Document segment:
What: A double-racing wooden roller coaster with the

world's longest vertical drop--147 feet.

Where: An amusement park north of Chicago.

When: Last summer.

Why: Good question.

Note: I become very sick to my stomach after riding a merry-go-round.

The first thing I noticed was the screaming. Then I looked up ... and up ... and up ... and there, 14 stories above me, the front car climbed over the apex and began to plunge. My stomach did the opposite, rising inside me as though I was hurtling earthward at a 55-degree angle. I looked away. But morbid curiosity got the better of me, and I followed the train. It rose; it dipped; it soared; it whipped--spinning finally into a whirlpool of track to the base.

Sure, I'd been on roller coasters before, but never one like this: the Great American Eagle. It was bigger, faster, noisier, and above all scarier. It also presented a challenge of sorts. It required getting psyched.

After watching the Eagle careen around its mile-long track, I was definitely not psyched. So I decided on a plan for working my way up to the Mt. Everest of roller coasters--I would ride the park's lesser ones first. The name of the tiniest one should have been enough to turn me away. "Willard's Whizzer" whirled like the spin-dry cycle of a washing machine, and anything that goes in circles makes me sick. I rode it anyway.

I staggered away from the "Whizzer" and stumbled into the line for "The Demon." This ride seemed a more conventional roller coaster with a hill, a turn, a rise, a dip, none of which looked terribly menacing. But as the line snaked its way around a plaster mountain placed there for atmospheric effect, "The Demon's" devilish aspects revealed themselves. I had seen the tame initial drop; I had not seen the loop that towered over the fake mountain. My first inclination was to leave the line, but embarrassment is a powerful force. I stayed put. A few minutes later I saw the next terror: another loop, this one even higher than the first; then there were two corkscrew loops and, as the finale, a sharply banked turn.

I had little time to vacillate, however, for my turn in line had come. I slumped into a deep bucket seat, pulled the thick harness over my head, and pressed it to my chest so hard that I could barely breathe. I don't remember the ride, but I left it a bit numb.

Numb, yes. Diverted, no. Having been turned upside down four times already, I decided that twice more couldn't hurt. I headed for the "Tidal Wave"--and got a terrifying lesson in the wonders of centrifugal force. Somehow--the red marks on my palms where I had clutched the safety bar gave me a clue--I managed to survive this assault on my sense of spatial order, and I even enjoyed it.

Dataset:
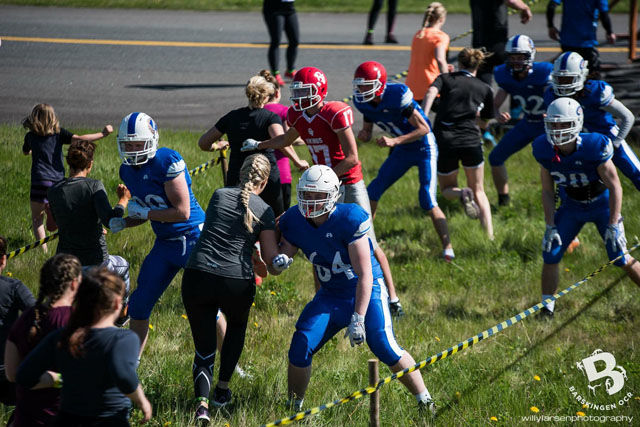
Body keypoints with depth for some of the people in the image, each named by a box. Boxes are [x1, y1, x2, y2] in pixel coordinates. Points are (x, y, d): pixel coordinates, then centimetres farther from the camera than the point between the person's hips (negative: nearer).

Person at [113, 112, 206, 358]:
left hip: (193, 240, -7)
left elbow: (182, 211, -20)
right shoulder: (128, 171, 6)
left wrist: (144, 212, -15)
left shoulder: (168, 162, -19)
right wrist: (123, 223, -2)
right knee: (139, 305, 7)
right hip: (165, 244, 7)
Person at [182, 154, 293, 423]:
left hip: (196, 278, 1)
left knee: (203, 346, 13)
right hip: (236, 284, -1)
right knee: (237, 326, 33)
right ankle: (222, 390, 34)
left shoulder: (218, 196, 11)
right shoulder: (264, 211, 5)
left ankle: (202, 402, -10)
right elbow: (272, 266, -5)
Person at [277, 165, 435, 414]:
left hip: (366, 291, -5)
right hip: (330, 297, 5)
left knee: (385, 348, -20)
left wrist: (358, 319, -27)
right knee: (300, 347, -10)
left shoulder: (349, 220, -25)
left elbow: (364, 275, -24)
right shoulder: (294, 221, -8)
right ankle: (294, 408, 10)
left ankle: (426, 402, -5)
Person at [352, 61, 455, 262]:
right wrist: (363, 134, -18)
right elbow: (367, 132, 7)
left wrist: (394, 141, -33)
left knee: (428, 202, -15)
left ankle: (448, 248, -8)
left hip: (424, 148, -7)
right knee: (372, 192, 7)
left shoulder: (398, 96, -29)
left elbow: (424, 129, -25)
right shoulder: (364, 102, -6)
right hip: (403, 150, 8)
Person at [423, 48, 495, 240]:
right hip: (471, 142, 1)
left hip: (444, 142, -1)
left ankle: (463, 194, -15)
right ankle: (490, 236, -1)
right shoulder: (484, 89, 14)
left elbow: (431, 92, -11)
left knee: (447, 188, 22)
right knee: (479, 191, 18)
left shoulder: (445, 79, 11)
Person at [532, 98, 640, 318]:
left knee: (620, 258, -7)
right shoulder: (545, 151, -18)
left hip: (602, 205, -4)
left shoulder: (594, 148, -31)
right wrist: (550, 227, -9)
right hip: (572, 207, 4)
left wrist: (613, 226, -24)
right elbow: (548, 192, -4)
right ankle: (547, 308, 10)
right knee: (550, 255, -5)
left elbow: (615, 187, -22)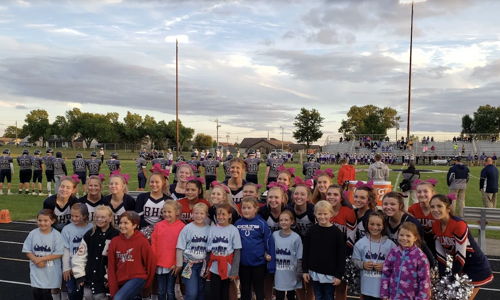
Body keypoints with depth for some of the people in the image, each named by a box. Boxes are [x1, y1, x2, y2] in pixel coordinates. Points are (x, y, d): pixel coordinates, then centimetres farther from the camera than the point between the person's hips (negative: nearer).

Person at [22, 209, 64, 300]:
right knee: (36, 292, 11)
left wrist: (41, 259, -15)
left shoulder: (56, 235, -13)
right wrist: (36, 260, -14)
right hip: (36, 271, 3)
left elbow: (59, 253, -13)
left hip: (51, 273, -3)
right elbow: (27, 251, 2)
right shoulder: (33, 234, -3)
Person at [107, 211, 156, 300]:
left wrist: (146, 283, 6)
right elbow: (111, 267, 2)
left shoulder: (142, 241, -10)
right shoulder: (114, 241, 1)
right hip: (121, 281, 5)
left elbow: (151, 262, -3)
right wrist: (113, 290, -1)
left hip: (137, 278, -5)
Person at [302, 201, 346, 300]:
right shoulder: (312, 230, -2)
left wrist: (339, 275, -9)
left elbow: (341, 255, -7)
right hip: (315, 273, 2)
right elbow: (306, 252, 3)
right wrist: (305, 270, 1)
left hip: (330, 274, -2)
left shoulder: (336, 232, -9)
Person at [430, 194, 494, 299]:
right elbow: (440, 254, -3)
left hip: (476, 267, -6)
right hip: (459, 265, 6)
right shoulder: (435, 226, -7)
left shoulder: (459, 224, -28)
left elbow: (461, 255, -26)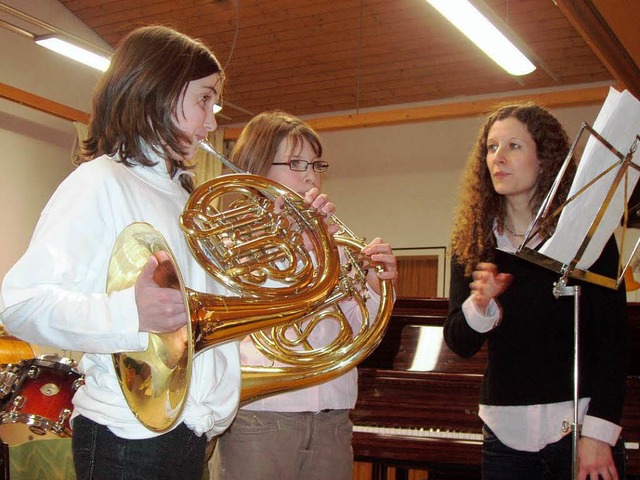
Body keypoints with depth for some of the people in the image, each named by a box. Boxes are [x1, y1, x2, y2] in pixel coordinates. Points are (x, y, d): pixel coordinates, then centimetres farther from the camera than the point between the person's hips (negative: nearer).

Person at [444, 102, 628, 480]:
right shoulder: (472, 243, 2)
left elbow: (613, 341, -7)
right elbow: (460, 344, -2)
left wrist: (600, 433, -14)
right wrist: (480, 305, -21)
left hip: (580, 428, -2)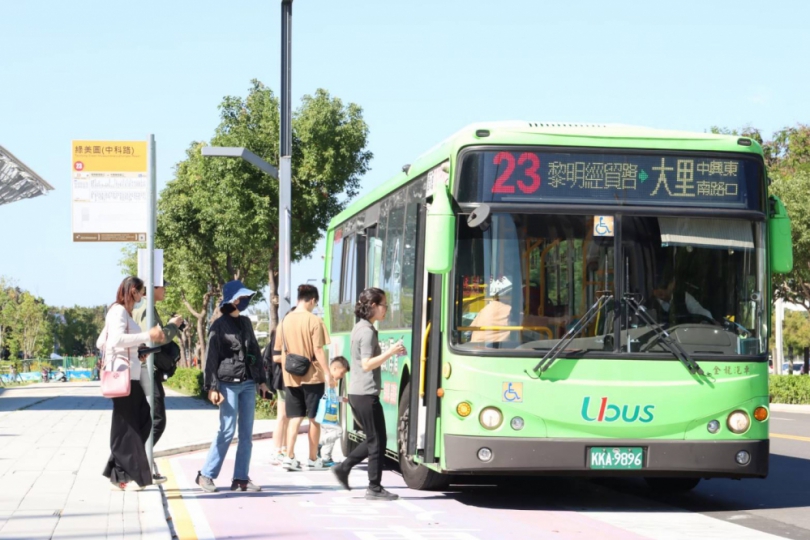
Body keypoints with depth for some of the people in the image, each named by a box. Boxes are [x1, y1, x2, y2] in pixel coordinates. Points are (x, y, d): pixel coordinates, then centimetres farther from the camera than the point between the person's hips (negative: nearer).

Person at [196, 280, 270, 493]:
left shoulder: (245, 323, 14)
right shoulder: (219, 325, -4)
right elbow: (211, 358, -7)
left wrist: (261, 380, 16)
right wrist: (212, 387, -14)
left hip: (248, 383, 6)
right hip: (229, 383, -6)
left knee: (246, 433, 4)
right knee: (227, 431, -8)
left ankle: (241, 479, 7)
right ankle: (206, 474, 3)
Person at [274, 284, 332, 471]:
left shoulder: (285, 321, 5)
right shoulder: (314, 321, -10)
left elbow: (277, 355, 10)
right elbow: (318, 350, -14)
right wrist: (327, 373, -10)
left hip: (291, 377, 4)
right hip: (312, 376, -4)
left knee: (294, 419, 8)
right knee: (314, 419, 6)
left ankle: (289, 457, -2)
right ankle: (313, 459, 11)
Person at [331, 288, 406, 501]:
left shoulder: (360, 328, 14)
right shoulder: (367, 331, -16)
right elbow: (367, 364, -21)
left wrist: (390, 353, 15)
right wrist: (390, 353, -20)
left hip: (356, 393, 10)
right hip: (366, 394, -10)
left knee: (373, 440, 18)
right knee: (378, 441, -2)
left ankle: (343, 468, 16)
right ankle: (374, 488, 2)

To do: Pick up the account of the roller coaster rides after its last sentence and keep writing it in the same first-person voice.

Answer space:
Thus initiated, I headed for the Eagle. Maybe all the spinning had impaired my better judgment, but I felt less intimidated by the Eagle now. I strode securely through the line, smiling self-assuredly as I watched train after train leave the loading point and inch its way up the first rise. I laughed nonchalantly as I buckled my seatbelt and pulled the safety bar toward my lap. I thanked the attendant when she wished me a pleasant ride.

Panic set in only after the train started climbing. Slowly--agonizingly slowly--we rose toward the summit, balanced for an instant--and plummetted. The two people sitting in front of me let go of the car and raised their arms into the air. Somehow they stayed in their seats. The plunge took forever, becoming a sensory blur of red and white railings, roaring wind, clattering wheels, screaming passengers, and green countryside as we hit the bottom. Subtle twists in the track threw me right and left. Unseen rises lifted me from my seat, and the inevitable dips threw me back down. They say the ride lasts for two-and-a-half minutes; it seemed like an hour. They say the train hits 65 miles an hour; it seemed like 500.

When the ride was over, I did it again. And again. And again. Three times in an hour. I stayed away from "Willard's Whizzer," but I rode the "Tidal Wave" and "The Demon" twice more each. In my euphoria, I decided I could do just about anything. So I ended the day with a spin on the merry-go-round. It made me very sick to my stomach.